Streetscapes [Dialogue] ist die filmische Manifestation eines Projekts, das in Deutschland und vor allem in Israel auf der Grundlage von drei intensiven Marathongesprächen zwischen den beiden Autoren des Films, Heinz Emigholz und mir, realisiert wurde. Wir trafen uns, um zu sprechen, und versuchten auf diese Weise, eine Blockade zu lösen, die ihn hatte verstummen lassen, die seine künstlerische Reise zum Stillstand gebracht hatte und sein (damaliges) Leben überschattete. Wir trafen uns, um zu arbeiten; nicht im Rahmen einer therapeutischen Sitzung – obwohl ich Psychologe und Traumaexperte bin –, sondern als zwei Menschen, die bereit sind, einen schweren Weg bis zu seinem Ende zu gehen.

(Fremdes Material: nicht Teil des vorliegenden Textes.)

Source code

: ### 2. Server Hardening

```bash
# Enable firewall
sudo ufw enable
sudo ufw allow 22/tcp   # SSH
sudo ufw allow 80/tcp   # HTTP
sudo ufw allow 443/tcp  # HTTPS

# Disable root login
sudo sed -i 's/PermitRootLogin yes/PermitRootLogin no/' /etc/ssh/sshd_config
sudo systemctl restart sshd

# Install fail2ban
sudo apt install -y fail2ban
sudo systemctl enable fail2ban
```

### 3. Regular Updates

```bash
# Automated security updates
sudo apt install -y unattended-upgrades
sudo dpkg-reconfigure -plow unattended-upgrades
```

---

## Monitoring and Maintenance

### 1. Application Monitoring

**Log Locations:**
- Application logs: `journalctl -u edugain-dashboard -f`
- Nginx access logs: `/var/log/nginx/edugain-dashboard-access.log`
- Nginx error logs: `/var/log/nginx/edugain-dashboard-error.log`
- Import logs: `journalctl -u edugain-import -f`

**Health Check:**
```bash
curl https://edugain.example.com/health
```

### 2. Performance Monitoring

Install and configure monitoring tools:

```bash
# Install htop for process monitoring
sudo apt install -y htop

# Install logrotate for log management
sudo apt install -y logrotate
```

In Streetscapes [Dialogue] geht es darum, dass jemand Zeugnis von einem Trauma ablegt und jemand anders ihm dabei zuhört. Alles begann damit, dass ich Heinz Emigholz zu einem Vortrag einlud, den ich im Rahmen einer Tagung zum Thema Zeugenschaft an der Freien Universität Berlin hielt. Ich sprach in dem Vortrag darüber, dass das Zeugnis traumatisierter Zeugen sich in ihrem Schweigen äußert. Anschließend unterhielten wir uns, und Emigholz erzählte mir von seiner Situation. Ich schlug vor, dass wir uns zu Gesprächen verabreden und über die Blockade und ihre Auslöser sprechen sollten. Ich hatte das Gefühl, dass Heinz gewissermaßen eine Aussage machen wollte, und dass ich sein Zeuge dabei sein sollte.

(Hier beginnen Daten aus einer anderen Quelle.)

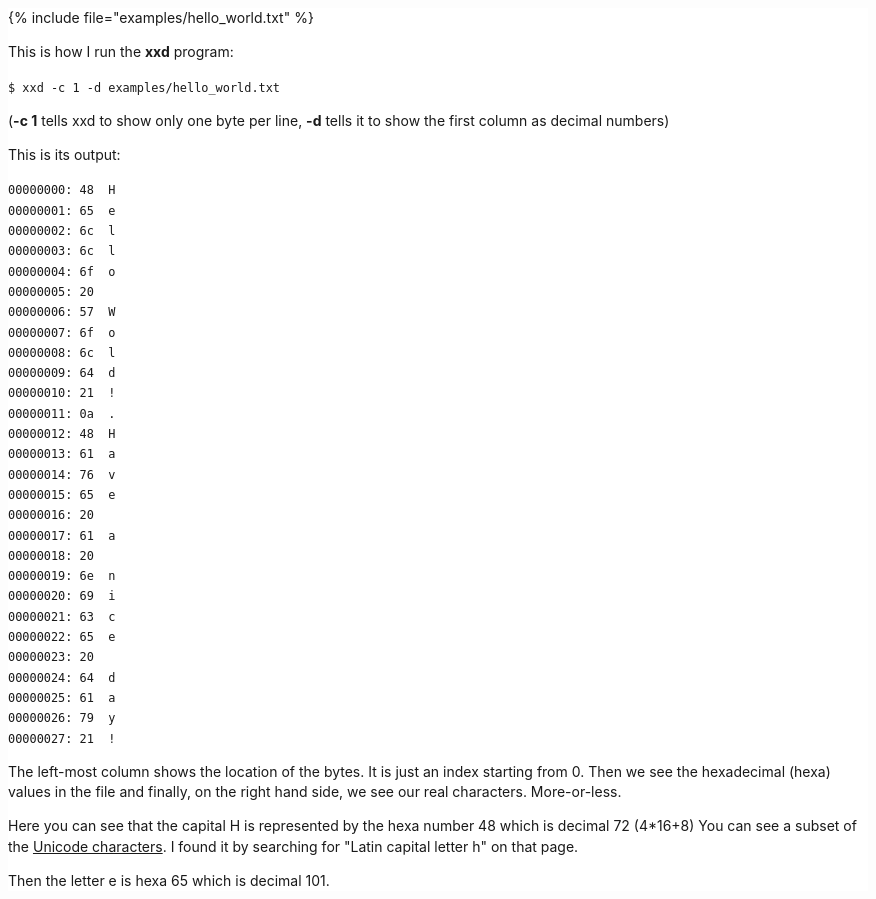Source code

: {% include file="examples/hello_world.txt" %}

This is how I run the <b>xxd</b> program:

```
$ xxd -c 1 -d examples/hello_world.txt
```

(<b>-c 1</b> tells xxd to show only one byte per line, <b>-d</b> tells it to show the first column as decimal numbers)

This is its output:

```
00000000: 48  H
00000001: 65  e
00000002: 6c  l
00000003: 6c  l
00000004: 6f  o
00000005: 20
00000006: 57  W
00000007: 6f  o
00000008: 6c  l
00000009: 64  d
00000010: 21  !
00000011: 0a  .
00000012: 48  H
00000013: 61  a
00000014: 76  v
00000015: 65  e
00000016: 20
00000017: 61  a
00000018: 20
00000019: 6e  n
00000020: 69  i
00000021: 63  c
00000022: 65  e
00000023: 20
00000024: 64  d
00000025: 61  a
00000026: 79  y
00000027: 21  !
```

The left-most column shows the location of the bytes. It is just an index starting from 0.
Then we see the hexadecimal (hexa) values in the file and finally, on the right hand side, we see our real characters. More-or-less.

Here you can see that the capital H is represented by the hexa number 48 which is decimal 72 (4*16+8)
You can see a subset of the [Unicode characters](https://en.wikipedia.org/wiki/List_of_Unicode_characters).
I found it by searching for "Latin capital letter h" on that page.

Then the letter e is hexa 65 which is decimal 101.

Zuerst musste sein Schweigen gehört werden, damit daraus ein Weg entstehen konnte. Er nahm den Vorschlag bereitwillig an. Ein paar Monate später begannen wir. Meine Rolle dabei war nicht die eines Psychotherapeuten, sondern die eines Menschen, der zum lebendigen Zeugen einer Aussage über Dinge wird, die unter bewussten Erinnerungen gut versteckt waren. Ich möchte betonen, dass das Ganze nichts von einer Therapie hatte. Die langen, intensiven Gespräche verwandelten sich in einen langen, kontinuierlichen Dialog im Sinne Martin Bubers, in ein Gespräch von Mensch zu Mensch, bei dem „das Zwischenmenschliche“ zum Mittel wird, durch das sinnstiftende Gegenseitigkeit, Zuwendung und Beherrschung und am allerwichtigsten: aufmerksames Zuhören zu den transformativen Faktoren für Wachstum wurden. Wir wurden beide Zeuge davon, wie das posttraumatische Zeugnis sich allmählich in posttraumatisches Wachstum verwandelte.

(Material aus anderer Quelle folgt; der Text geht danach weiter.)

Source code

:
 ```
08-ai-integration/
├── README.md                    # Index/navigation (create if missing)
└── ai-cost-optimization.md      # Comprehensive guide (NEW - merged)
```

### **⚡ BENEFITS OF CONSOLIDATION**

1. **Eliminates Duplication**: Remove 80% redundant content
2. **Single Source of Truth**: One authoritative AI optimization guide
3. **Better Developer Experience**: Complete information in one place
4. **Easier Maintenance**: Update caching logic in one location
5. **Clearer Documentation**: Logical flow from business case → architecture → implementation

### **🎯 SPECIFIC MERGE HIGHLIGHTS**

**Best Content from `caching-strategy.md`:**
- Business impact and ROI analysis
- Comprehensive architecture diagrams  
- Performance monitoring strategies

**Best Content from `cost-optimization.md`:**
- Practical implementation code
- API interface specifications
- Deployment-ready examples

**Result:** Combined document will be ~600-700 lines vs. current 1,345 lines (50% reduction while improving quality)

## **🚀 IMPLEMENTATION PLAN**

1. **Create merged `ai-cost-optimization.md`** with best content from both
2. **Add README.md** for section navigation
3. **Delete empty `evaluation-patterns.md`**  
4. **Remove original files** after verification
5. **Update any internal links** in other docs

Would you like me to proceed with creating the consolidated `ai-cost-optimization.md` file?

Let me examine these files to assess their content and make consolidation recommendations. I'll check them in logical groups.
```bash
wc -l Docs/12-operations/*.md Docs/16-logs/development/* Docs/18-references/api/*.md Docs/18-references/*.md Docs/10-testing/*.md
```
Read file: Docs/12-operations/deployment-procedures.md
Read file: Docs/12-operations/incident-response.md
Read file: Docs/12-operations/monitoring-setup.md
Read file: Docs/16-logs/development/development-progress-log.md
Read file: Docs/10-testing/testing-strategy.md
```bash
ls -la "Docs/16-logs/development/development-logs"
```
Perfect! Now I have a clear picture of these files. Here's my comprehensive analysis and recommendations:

Die Idee, aus diesen Dialogen einen Film zu machen, war zugleich das Zeichen dafür, dass die Blockade sich auflöste und die Kreativität wieder in Fluss kam. Ich muss hinzufügen, dass unsere Bekanntschaft nicht auf die Tagung in Berlin zurückgeht, sondern auf unser gemeinsames Interesse an Architektur (wobei das Interesse von Heinz Emigholz sich vor allem auf die kinematografischen Aspekte von Architektur bezieht, meines dagegen auf die Beziehung zwischen Trauma und Architektur). Das Ansehen, das Heinz aufgrund seiner zahlreichen Dokumentar- und Spielfilme über Architekturthemen genießt, ist ein ganz eigenes Zeugnis. In Streetscapes [Dialogue] hat Emigholz das ‚Zwischenmenschliche‘ anhand von Architektur porträtiert und es zum dritten Protagonisten des Gesprächs gemacht. Dieser Aspekt, der während unserer Marathonbegegnungen nicht präsent war, war für uns ein weiteres Zeichen für die Rückkehr des Gesprochenen.